Work item
A verbatim copy of the data is wanted, minus any picture in it.

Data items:
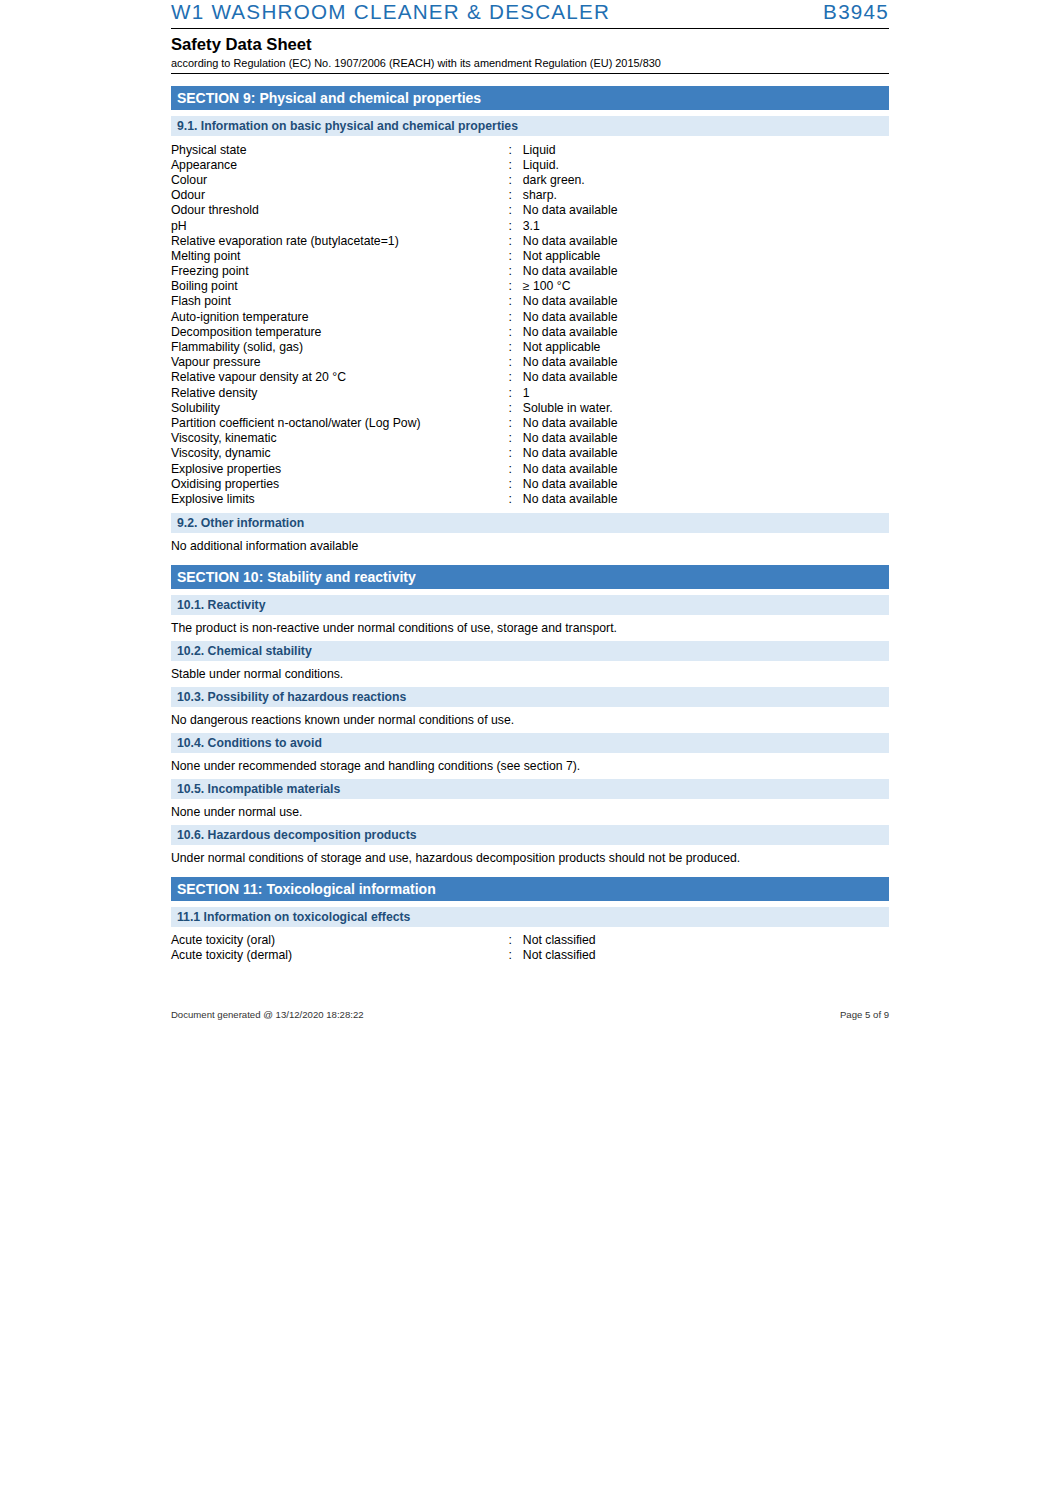W1 WASHROOM CLEANER & DESCALER B3945
Safety Data Sheet
according to Regulation (EC) No. 1907/2006 (REACH) with its amendment Regulation (EU) 2015/830
SECTION 9: Physical and chemical properties
9.1. Information on basic physical and chemical properties
| Physical state | : | Liquid |
| Appearance | : | Liquid. |
| Colour | : | dark green. |
| Odour | : | sharp. |
| Odour threshold | : | No data available |
| pH | : | 3.1 |
| Relative evaporation rate (butylacetate=1) | : | No data available |
| Melting point | : | Not applicable |
| Freezing point | : | No data available |
| Boiling point | : | ≥ 100 °C |
| Flash point | : | No data available |
| Auto-ignition temperature | : | No data available |
| Decomposition temperature | : | No data available |
| Flammability (solid, gas) | : | Not applicable |
| Vapour pressure | : | No data available |
| Relative vapour density at 20 °C | : | No data available |
| Relative density | : | 1 |
| Solubility | : | Soluble in water. |
| Partition coefficient n-octanol/water (Log Pow) | : | No data available |
| Viscosity, kinematic | : | No data available |
| Viscosity, dynamic | : | No data available |
| Explosive properties | : | No data available |
| Oxidising properties | : | No data available |
| Explosive limits | : | No data available |
9.2. Other information
No additional information available
SECTION 10: Stability and reactivity
10.1. Reactivity
The product is non-reactive under normal conditions of use, storage and transport.
10.2. Chemical stability
Stable under normal conditions.
10.3. Possibility of hazardous reactions
No dangerous reactions known under normal conditions of use.
10.4. Conditions to avoid
None under recommended storage and handling conditions (see section 7).
10.5. Incompatible materials
None under normal use.
10.6. Hazardous decomposition products
Under normal conditions of storage and use, hazardous decomposition products should not be produced.
SECTION 11: Toxicological information
11.1 Information on toxicological effects
| Acute toxicity (oral) | : | Not classified |
| Acute toxicity (dermal) | : | Not classified |
Document generated @ 13/12/2020 18:28:22 Page 5 of 9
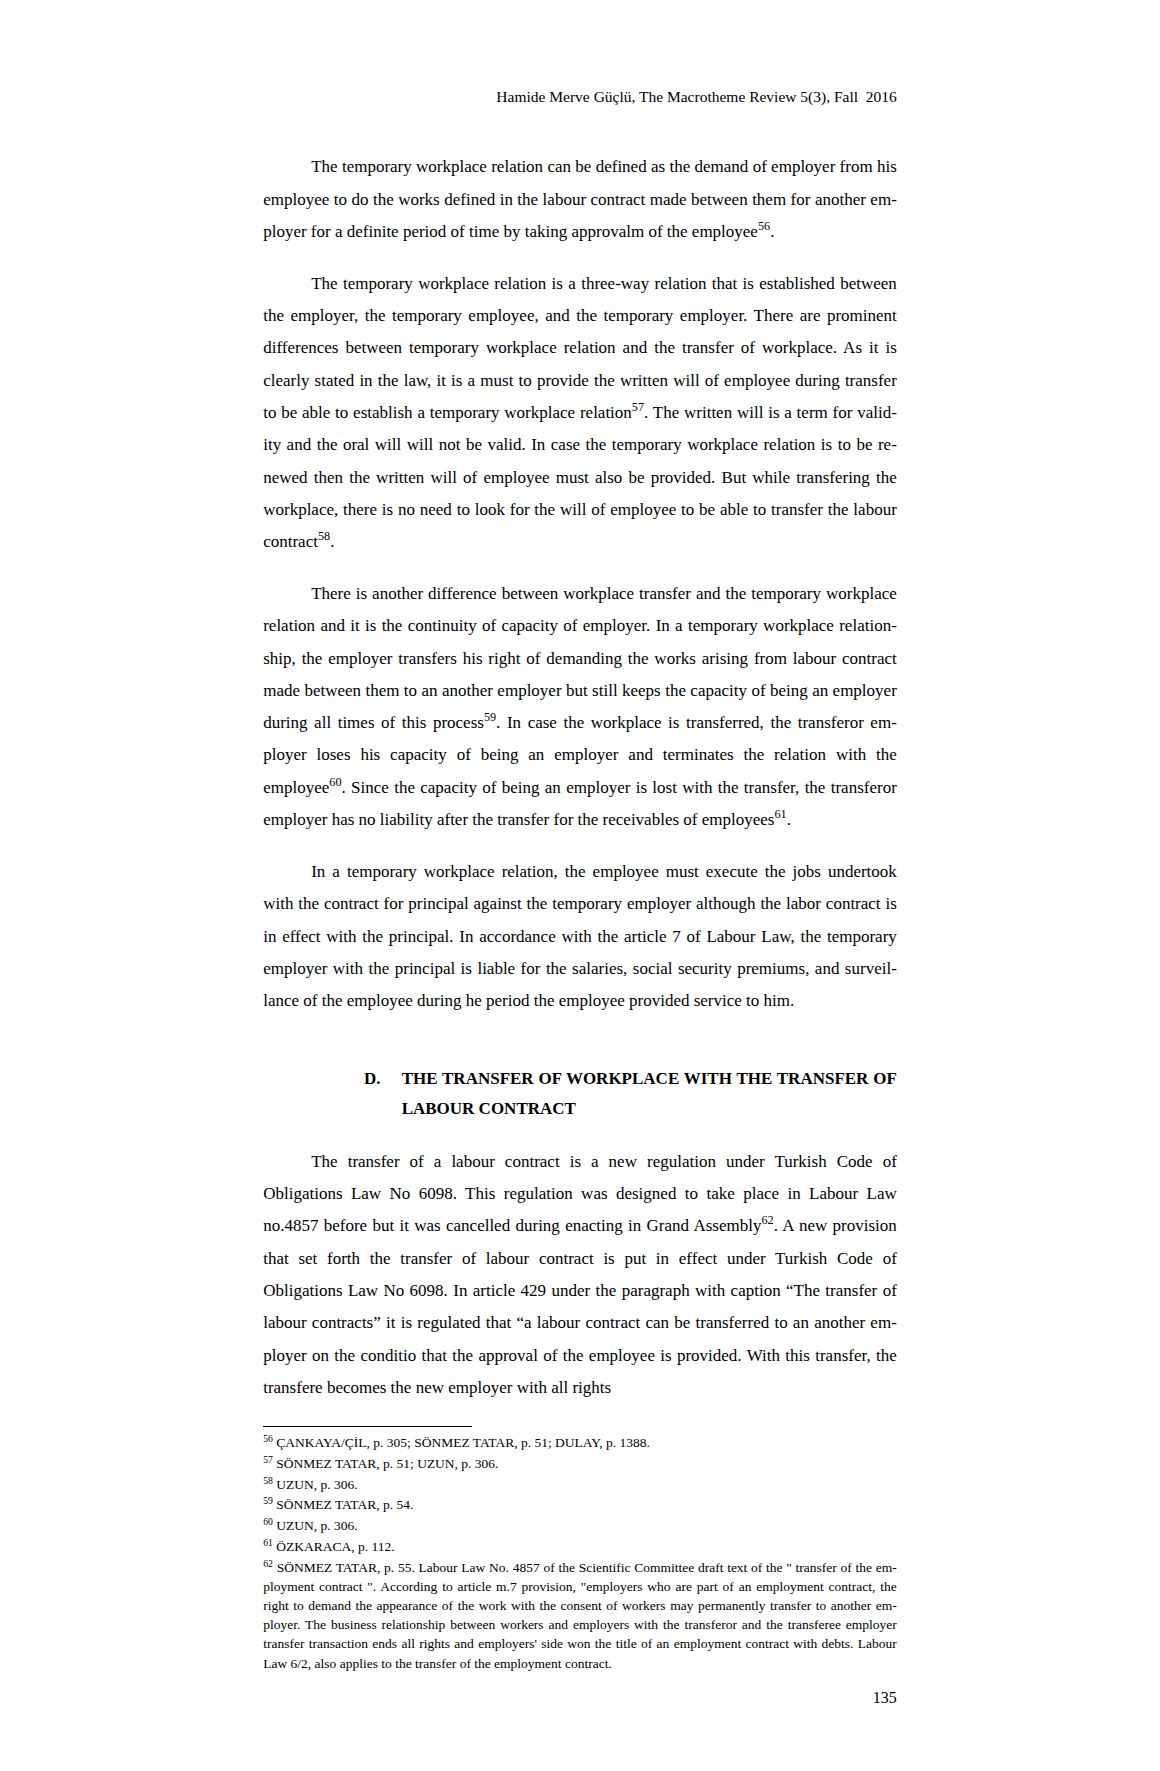Hamide Merve Güçlü, The Macrotheme Review 5(3), Fall 2016
The temporary workplace relation can be defined as the demand of employer from his employee to do the works defined in the labour contract made between them for another employer for a definite period of time by taking approvalm of the employee56.
The temporary workplace relation is a three-way relation that is established between the employer, the temporary employee, and the temporary employer. There are prominent differences between temporary workplace relation and the transfer of workplace. As it is clearly stated in the law, it is a must to provide the written will of employee during transfer to be able to establish a temporary workplace relation57. The written will is a term for validity and the oral will will not be valid. In case the temporary workplace relation is to be renewed then the written will of employee must also be provided. But while transfering the workplace, there is no need to look for the will of employee to be able to transfer the labour contract58.
There is another difference between workplace transfer and the temporary workplace relation and it is the continuity of capacity of employer. In a temporary workplace relationship, the employer transfers his right of demanding the works arising from labour contract made between them to an another employer but still keeps the capacity of being an employer during all times of this process59. In case the workplace is transferred, the transferor employer loses his capacity of being an employer and terminates the relation with the employee60. Since the capacity of being an employer is lost with the transfer, the transferor employer has no liability after the transfer for the receivables of employees61.
In a temporary workplace relation, the employee must execute the jobs undertook with the contract for principal against the temporary employer although the labor contract is in effect with the principal. In accordance with the article 7 of Labour Law, the temporary employer with the principal is liable for the salaries, social security premiums, and surveillance of the employee during he period the employee provided service to him.
D. The transfer of workplace with the transfer of labour contract
The transfer of a labour contract is a new regulation under Turkish Code of Obligations Law No 6098. This regulation was designed to take place in Labour Law no.4857 before but it was cancelled during enacting in Grand Assembly62. A new provision that set forth the transfer of labour contract is put in effect under Turkish Code of Obligations Law No 6098. In article 429 under the paragraph with caption “The transfer of labour contracts” it is regulated that “a labour contract can be transferred to an another employer on the conditio that the approval of the employee is provided. With this transfer, the transfere becomes the new employer with all rights
56 ÇANKAYA/ÇİL, p. 305; SÖNMEZ TATAR, p. 51; DULAY, p. 1388.
57 SÖNMEZ TATAR, p. 51; UZUN, p. 306.
58 UZUN, p. 306.
59 SÖNMEZ TATAR, p. 54.
60 UZUN, p. 306.
61 ÖZKARACA, p. 112.
62 SÖNMEZ TATAR, p. 55. Labour Law No. 4857 of the Scientific Committee draft text of the " transfer of the employment contract ". According to article m.7 provision, "employers who are part of an employment contract, the right to demand the appearance of the work with the consent of workers may permanently transfer to another employer. The business relationship between workers and employers with the transferor and the transferee employer transfer transaction ends all rights and employers' side won the title of an employment contract with debts. Labour Law 6/2, also applies to the transfer of the employment contract.
135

The completed task
W1 WASHROOM CLEANER & DESCALER B3945
Safety Data Sheet
according to Regulation (EC) No. 1907/2006 (REACH) with its amendment Regulation (EU) 2015/830
SECTION 9: Physical and chemical properties
9.1. Information on basic physical and chemical properties
| Physical state | : | Liquid |
| Appearance | : | Liquid. |
| Colour | : | dark green. |
| Odour | : | sharp. |
| Odour threshold | : | No data available |
| pH | : | 3.1 |
| Relative evaporation rate (butylacetate=1) | : | No data available |
| Melting point | : | Not applicable |
| Freezing point | : | No data available |
| Boiling point | : | ≥ 100 °C |
| Flash point | : | No data available |
| Auto-ignition temperature | : | No data available |
| Decomposition temperature | : | No data available |
| Flammability (solid, gas) | : | Not applicable |
| Vapour pressure | : | No data available |
| Relative vapour density at 20 °C | : | No data available |
| Relative density | : | 1 |
| Solubility | : | Soluble in water. |
| Partition coefficient n-octanol/water (Log Pow) | : | No data available |
| Viscosity, kinematic | : | No data available |
| Viscosity, dynamic | : | No data available |
| Explosive properties | : | No data available |
| Oxidising properties | : | No data available |
| Explosive limits | : | No data available |
9.2. Other information
No additional information available
SECTION 10: Stability and reactivity
10.1. Reactivity
The product is non-reactive under normal conditions of use, storage and transport.
10.2. Chemical stability
Stable under normal conditions.
10.3. Possibility of hazardous reactions
No dangerous reactions known under normal conditions of use.
10.4. Conditions to avoid
None under recommended storage and handling conditions (see section 7).
10.5. Incompatible materials
None under normal use.
10.6. Hazardous decomposition products
Under normal conditions of storage and use, hazardous decomposition products should not be produced.
SECTION 11: Toxicological information
11.1 Information on toxicological effects
| Acute toxicity (oral) | : | Not classified |
| Acute toxicity (dermal) | : | Not classified |
Document generated @ 13/12/2020 18:28:22 Page 5 of 9
Hamide Merve Güçlü, The Macrotheme Review 5(3), Fall 2016
The temporary workplace relation can be defined as the demand of employer from his employee to do the works defined in the labour contract made between them for another employer for a definite period of time by taking approvalm of the employee56.
The temporary workplace relation is a three-way relation that is established between the employer, the temporary employee, and the temporary employer. There are prominent differences between temporary workplace relation and the transfer of workplace. As it is clearly stated in the law, it is a must to provide the written will of employee during transfer to be able to establish a temporary workplace relation57. The written will is a term for validity and the oral will will not be valid. In case the temporary workplace relation is to be renewed then the written will of employee must also be provided. But while transfering the workplace, there is no need to look for the will of employee to be able to transfer the labour contract58.
There is another difference between workplace transfer and the temporary workplace relation and it is the continuity of capacity of employer. In a temporary workplace relationship, the employer transfers his right of demanding the works arising from labour contract made between them to an another employer but still keeps the capacity of being an employer during all times of this process59. In case the workplace is transferred, the transferor employer loses his capacity of being an employer and terminates the relation with the employee60. Since the capacity of being an employer is lost with the transfer, the transferor employer has no liability after the transfer for the receivables of employees61.
In a temporary workplace relation, the employee must execute the jobs undertook with the contract for principal against the temporary employer although the labor contract is in effect with the principal. In accordance with the article 7 of Labour Law, the temporary employer with the principal is liable for the salaries, social security premiums, and surveillance of the employee during he period the employee provided service to him.
D. The transfer of workplace with the transfer of labour contract
The transfer of a labour contract is a new regulation under Turkish Code of Obligations Law No 6098. This regulation was designed to take place in Labour Law no.4857 before but it was cancelled during enacting in Grand Assembly62. A new provision that set forth the transfer of labour contract is put in effect under Turkish Code of Obligations Law No 6098. In article 429 under the paragraph with caption “The transfer of labour contracts” it is regulated that “a labour contract can be transferred to an another employer on the conditio that the approval of the employee is provided. With this transfer, the transfere becomes the new employer with all rights
56 ÇANKAYA/ÇİL, p. 305; SÖNMEZ TATAR, p. 51; DULAY, p. 1388.
57 SÖNMEZ TATAR, p. 51; UZUN, p. 306.
58 UZUN, p. 306.
59 SÖNMEZ TATAR, p. 54.
60 UZUN, p. 306.
61 ÖZKARACA, p. 112.
62 SÖNMEZ TATAR, p. 55. Labour Law No. 4857 of the Scientific Committee draft text of the " transfer of the employment contract ". According to article m.7 provision, "employers who are part of an employment contract, the right to demand the appearance of the work with the consent of workers may permanently transfer to another employer. The business relationship between workers and employers with the transferor and the transferee employer transfer transaction ends all rights and employers' side won the title of an employment contract with debts. Labour Law 6/2, also applies to the transfer of the employment contract.
135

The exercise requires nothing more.